Bernie Sanders Unveils Moving New Ad With Eric Garner’s Daughter
Bernie Sanders‘ presidential campaign released a stirring video from supporter Erica Garner, the daughter of Eric Garner. In 2014, Erica’s father died after a New York police officer put him in a chokehold. Garner was unarmed.
The four-minute ad opens with Garner detailing the importance of her family and it also features her daughter. “This is what mommy is, I’m an activist,” Garner says she explained to her daughter in the clip. “The same thing Martin Luther King was. He fought for our rights, this is the same thing I’m doing in honor of her pop-pop.”
Later she reflects on her father’s death. “No one gets to see their parent’s last moments, and I was able to see my dad die on national TV,” she says. “They don’t know what they took from us.”

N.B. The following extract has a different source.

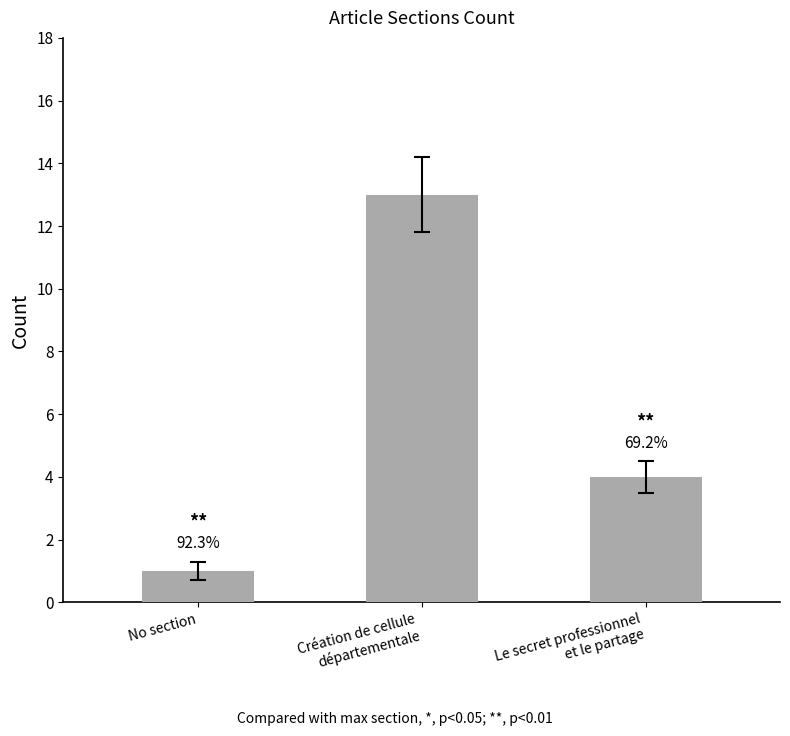

What is the ratio of the value at No section to the value at Le secret professionnel
et le partage?

0.2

For a year, she says she’s been protesting every Tuesday and Thursday. “I feel like a representative for people throughout this whole nation because I’m doing this, I’m speaking out,” she says.
Garner refers to Sanders as a “protester” as well and says he’s not afraid to “go up against the criminal justice system.” The video includes clips from Sanders where he speaks out against racially charged police brutality. “It is not acceptable to me that we have seen young black men walk down streets in this country be beaten and be killed unjustly,” Sanders says.

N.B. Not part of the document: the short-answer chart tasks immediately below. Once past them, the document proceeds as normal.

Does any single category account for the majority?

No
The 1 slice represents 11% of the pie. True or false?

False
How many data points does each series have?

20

On Thursday, Hillary Clinton picked up the endorsement of the Congressional Black Caucus PAC, as Mashable reports. Both campaigns’ prominent endorsements have come before South Carolina’s February 27th primary, where the black vote is a critical factor. As Bloomberg reports, 14 of its 46 counties report registered voter populations that are more than half white.

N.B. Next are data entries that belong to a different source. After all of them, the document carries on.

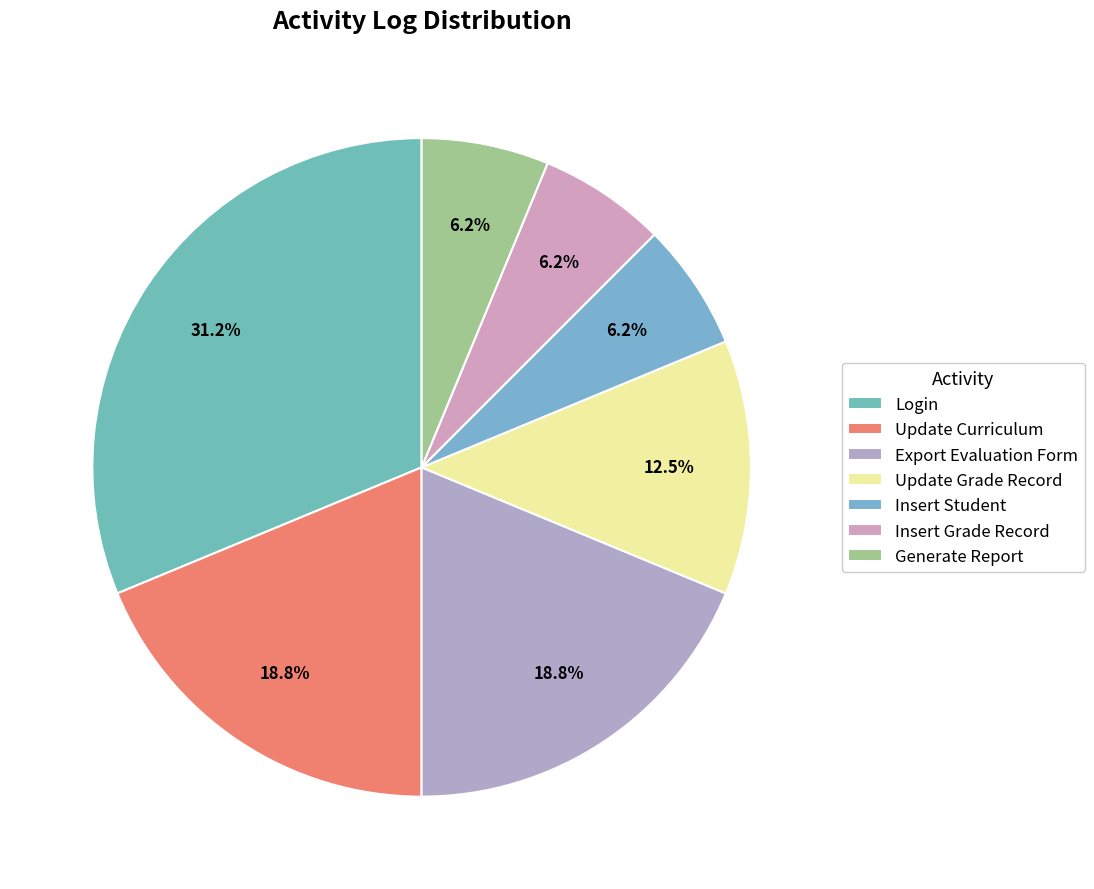

Between Insert Student and Update Grade Record, which is larger?

Update Grade Record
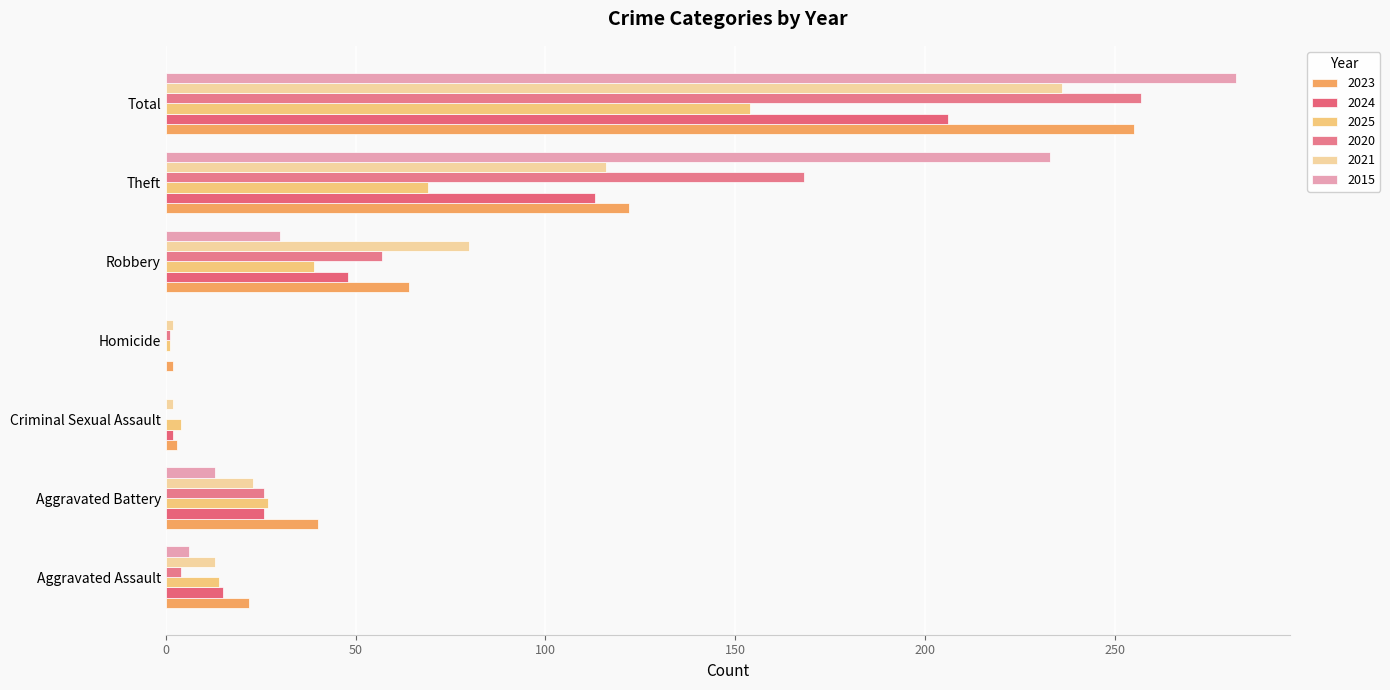

List the series in order of their peak value, lowest first.

2025, 2024, 2021, 2023, 2020, 2015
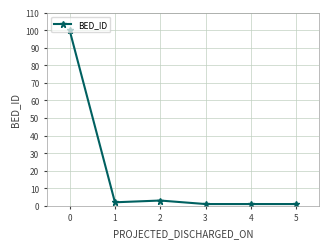

How many lines are shown in the chart?

1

In a post on Erica Garner’s website, she stated she and her team had full creative control of the video. “The senator didn’t reach out to me all of a sudden because he needs help with Black people,” she wrote. “He didn’t put out a press conference announcing that we would be working together. He didn’t force me to frame my support of him around a subject matter that special interest groups that support him can get behind.”